*Task goal*
A word-for-word restatement of all the records is the required answer.

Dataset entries
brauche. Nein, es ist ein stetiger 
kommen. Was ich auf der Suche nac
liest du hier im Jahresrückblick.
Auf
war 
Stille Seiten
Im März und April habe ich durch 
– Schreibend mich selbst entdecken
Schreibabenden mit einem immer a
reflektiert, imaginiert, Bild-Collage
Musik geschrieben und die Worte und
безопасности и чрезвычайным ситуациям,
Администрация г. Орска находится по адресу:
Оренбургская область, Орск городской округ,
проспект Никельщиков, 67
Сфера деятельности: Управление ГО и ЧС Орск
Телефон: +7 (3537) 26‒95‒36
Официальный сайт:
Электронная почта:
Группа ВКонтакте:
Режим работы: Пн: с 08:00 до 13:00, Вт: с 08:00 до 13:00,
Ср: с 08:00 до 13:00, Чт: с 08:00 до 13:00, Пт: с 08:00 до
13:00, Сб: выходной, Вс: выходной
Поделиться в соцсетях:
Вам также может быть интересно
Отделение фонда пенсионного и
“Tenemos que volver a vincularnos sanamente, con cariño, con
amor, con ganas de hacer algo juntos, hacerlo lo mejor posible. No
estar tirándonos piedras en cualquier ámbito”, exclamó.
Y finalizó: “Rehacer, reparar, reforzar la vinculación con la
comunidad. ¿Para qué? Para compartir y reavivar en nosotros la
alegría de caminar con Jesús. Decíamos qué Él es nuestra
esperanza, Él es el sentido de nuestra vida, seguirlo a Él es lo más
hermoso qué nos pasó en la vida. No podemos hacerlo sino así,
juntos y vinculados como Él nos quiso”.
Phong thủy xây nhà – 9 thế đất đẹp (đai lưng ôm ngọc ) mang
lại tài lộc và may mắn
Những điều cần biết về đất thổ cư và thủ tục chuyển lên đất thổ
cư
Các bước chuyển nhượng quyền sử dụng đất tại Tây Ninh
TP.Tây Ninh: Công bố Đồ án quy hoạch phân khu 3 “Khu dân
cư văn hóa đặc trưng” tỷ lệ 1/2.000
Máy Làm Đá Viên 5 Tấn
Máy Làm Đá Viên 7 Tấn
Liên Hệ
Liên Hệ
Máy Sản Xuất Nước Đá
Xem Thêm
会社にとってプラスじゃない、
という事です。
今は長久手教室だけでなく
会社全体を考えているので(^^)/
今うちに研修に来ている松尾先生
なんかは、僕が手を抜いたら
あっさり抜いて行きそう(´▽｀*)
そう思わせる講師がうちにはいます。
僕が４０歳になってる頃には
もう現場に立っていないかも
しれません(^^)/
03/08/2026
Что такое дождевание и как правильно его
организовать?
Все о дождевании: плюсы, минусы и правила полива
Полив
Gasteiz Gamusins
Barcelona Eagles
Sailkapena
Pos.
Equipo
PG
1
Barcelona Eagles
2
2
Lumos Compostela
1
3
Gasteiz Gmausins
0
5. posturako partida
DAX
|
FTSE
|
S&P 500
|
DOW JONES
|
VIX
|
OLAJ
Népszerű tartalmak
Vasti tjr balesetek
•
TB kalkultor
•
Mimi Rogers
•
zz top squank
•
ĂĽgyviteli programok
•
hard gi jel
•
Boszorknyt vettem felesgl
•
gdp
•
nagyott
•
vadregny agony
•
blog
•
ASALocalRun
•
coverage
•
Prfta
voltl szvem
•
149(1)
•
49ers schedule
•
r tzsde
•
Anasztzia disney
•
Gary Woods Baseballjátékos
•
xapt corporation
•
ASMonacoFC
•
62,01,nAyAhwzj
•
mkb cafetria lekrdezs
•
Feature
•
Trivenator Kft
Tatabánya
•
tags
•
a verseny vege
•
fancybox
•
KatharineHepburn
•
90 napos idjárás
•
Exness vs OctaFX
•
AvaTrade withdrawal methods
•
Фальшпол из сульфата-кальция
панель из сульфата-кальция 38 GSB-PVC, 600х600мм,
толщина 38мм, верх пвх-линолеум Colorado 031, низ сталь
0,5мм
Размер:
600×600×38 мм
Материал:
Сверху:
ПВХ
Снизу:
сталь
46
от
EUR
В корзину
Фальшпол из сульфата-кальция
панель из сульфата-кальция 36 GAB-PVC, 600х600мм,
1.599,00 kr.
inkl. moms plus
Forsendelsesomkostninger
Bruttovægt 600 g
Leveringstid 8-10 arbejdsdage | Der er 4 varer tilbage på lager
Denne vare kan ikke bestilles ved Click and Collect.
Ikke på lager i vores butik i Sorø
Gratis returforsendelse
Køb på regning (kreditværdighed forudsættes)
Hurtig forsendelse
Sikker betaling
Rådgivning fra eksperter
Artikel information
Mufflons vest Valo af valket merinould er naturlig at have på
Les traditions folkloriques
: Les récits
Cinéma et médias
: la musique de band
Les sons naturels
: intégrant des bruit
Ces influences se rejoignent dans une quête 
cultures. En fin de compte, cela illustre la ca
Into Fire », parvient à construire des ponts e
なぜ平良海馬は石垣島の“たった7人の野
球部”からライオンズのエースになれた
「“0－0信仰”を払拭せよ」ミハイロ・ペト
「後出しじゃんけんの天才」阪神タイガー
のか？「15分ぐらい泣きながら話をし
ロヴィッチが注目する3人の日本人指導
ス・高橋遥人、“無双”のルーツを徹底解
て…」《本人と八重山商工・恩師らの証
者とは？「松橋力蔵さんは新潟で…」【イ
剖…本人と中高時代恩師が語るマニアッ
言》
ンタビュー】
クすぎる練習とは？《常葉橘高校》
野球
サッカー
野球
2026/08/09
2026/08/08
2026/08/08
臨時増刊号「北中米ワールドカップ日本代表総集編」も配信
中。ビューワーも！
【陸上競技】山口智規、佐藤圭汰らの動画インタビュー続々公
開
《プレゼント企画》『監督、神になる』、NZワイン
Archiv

*Answer section*
brauche. Nein, es ist ein stetiger 
kommen. Was ich auf der Suche nac
liest du hier im Jahresrückblick.
Auf
war 
Stille Seiten
Im März und April habe ich durch 
– Schreibend mich selbst entdecken
Schreibabenden mit einem immer a
reflektiert, imaginiert, Bild-Collage
Musik geschrieben und die Worte und
безопасности и чрезвычайным ситуациям,
Администрация г. Орска находится по адресу:
Оренбургская область, Орск городской округ,
проспект Никельщиков, 67
Сфера деятельности: Управление ГО и ЧС Орск
Телефон: +7 (3537) 26‒95‒36
Официальный сайт:
Электронная почта:
Группа ВКонтакте:
Режим работы: Пн: с 08:00 до 13:00, Вт: с 08:00 до 13:00,
Ср: с 08:00 до 13:00, Чт: с 08:00 до 13:00, Пт: с 08:00 до
13:00, Сб: выходной, Вс: выходной
Поделиться в соцсетях:
Вам также может быть интересно
Отделение фонда пенсионного и
“Tenemos que volver a vincularnos sanamente, con cariño, con
amor, con ganas de hacer algo juntos, hacerlo lo mejor posible. No
estar tirándonos piedras en cualquier ámbito”, exclamó.
Y finalizó: “Rehacer, reparar, reforzar la vinculación con la
comunidad. ¿Para qué? Para compartir y reavivar en nosotros la
alegría de caminar con Jesús. Decíamos qué Él es nuestra
esperanza, Él es el sentido de nuestra vida, seguirlo a Él es lo más
hermoso qué nos pasó en la vida. No podemos hacerlo sino así,
juntos y vinculados como Él nos quiso”.
Phong thủy xây nhà – 9 thế đất đẹp (đai lưng ôm ngọc ) mang
lại tài lộc và may mắn
Những điều cần biết về đất thổ cư và thủ tục chuyển lên đất thổ
cư
Các bước chuyển nhượng quyền sử dụng đất tại Tây Ninh
TP.Tây Ninh: Công bố Đồ án quy hoạch phân khu 3 “Khu dân
cư văn hóa đặc trưng” tỷ lệ 1/2.000
Máy Làm Đá Viên 5 Tấn
Máy Làm Đá Viên 7 Tấn
Liên Hệ
Liên Hệ
Máy Sản Xuất Nước Đá
Xem Thêm
会社にとってプラスじゃない、
という事です。
今は長久手教室だけでなく
会社全体を考えているので(^^)/
今うちに研修に来ている松尾先生
なんかは、僕が手を抜いたら
あっさり抜いて行きそう(´▽｀*)
そう思わせる講師がうちにはいます。
僕が４０歳になってる頃には
もう現場に立っていないかも
しれません(^^)/
03/08/2026
Что такое дождевание и как правильно его
организовать?
Все о дождевании: плюсы, минусы и правила полива
Полив
Gasteiz Gamusins
Barcelona Eagles
Sailkapena
Pos.
Equipo
PG
1
Barcelona Eagles
2
2
Lumos Compostela
1
3
Gasteiz Gmausins
0
5. posturako partida
DAX
|
FTSE
|
S&P 500
|
DOW JONES
|
VIX
|
OLAJ
Népszerű tartalmak
Vasti tjr balesetek
•
TB kalkultor
•
Mimi Rogers
•
zz top squank
•
ĂĽgyviteli programok
•
hard gi jel
•
Boszorknyt vettem felesgl
•
gdp
•
nagyott
•
vadregny agony
•
blog
•
ASALocalRun
•
coverage
•
Prfta
voltl szvem
•
149(1)
•
49ers schedule
•
r tzsde
•
Anasztzia disney
•
Gary Woods Baseballjátékos
•
xapt corporation
•
ASMonacoFC
•
62,01,nAyAhwzj
•
mkb cafetria lekrdezs
•
Feature
•
Trivenator Kft
Tatabánya
•
tags
•
a verseny vege
•
fancybox
•
KatharineHepburn
•
90 napos idjárás
•
Exness vs OctaFX
•
AvaTrade withdrawal methods
•
Фальшпол из сульфата-кальция
панель из сульфата-кальция 38 GSB-PVC, 600х600мм,
толщина 38мм, верх пвх-линолеум Colorado 031, низ сталь
0,5мм
Размер:
600×600×38 мм
Материал:
Сверху:
ПВХ
Снизу:
сталь
46
от
EUR
В корзину
Фальшпол из сульфата-кальция
панель из сульфата-кальция 36 GAB-PVC, 600х600мм,
1.599,00 kr.
inkl. moms plus
Forsendelsesomkostninger
Bruttovægt 600 g
Leveringstid 8-10 arbejdsdage | Der er 4 varer tilbage på lager
Denne vare kan ikke bestilles ved Click and Collect.
Ikke på lager i vores butik i Sorø
Gratis returforsendelse
Køb på regning (kreditværdighed forudsættes)
Hurtig forsendelse
Sikker betaling
Rådgivning fra eksperter
Artikel information
Mufflons vest Valo af valket merinould er naturlig at have på
Les traditions folkloriques
: Les récits
Cinéma et médias
: la musique de band
Les sons naturels
: intégrant des bruit
Ces influences se rejoignent dans une quête 
cultures. En fin de compte, cela illustre la ca
Into Fire », parvient à construire des ponts e
なぜ平良海馬は石垣島の“たった7人の野
球部”からライオンズのエースになれた
「“0－0信仰”を払拭せよ」ミハイロ・ペト
「後出しじゃんけんの天才」阪神タイガー
のか？「15分ぐらい泣きながら話をし
ロヴィッチが注目する3人の日本人指導
ス・高橋遥人、“無双”のルーツを徹底解
て…」《本人と八重山商工・恩師らの証
者とは？「松橋力蔵さんは新潟で…」【イ
剖…本人と中高時代恩師が語るマニアッ
言》
ンタビュー】
クすぎる練習とは？《常葉橘高校》
野球
サッカー
野球
2026/08/09
2026/08/08
2026/08/08
臨時増刊号「北中米ワールドカップ日本代表総集編」も配信
中。ビューワーも！
【陸上競技】山口智規、佐藤圭汰らの動画インタビュー続々公
開
《プレゼント企画》『監督、神になる』、NZワイン
Archiv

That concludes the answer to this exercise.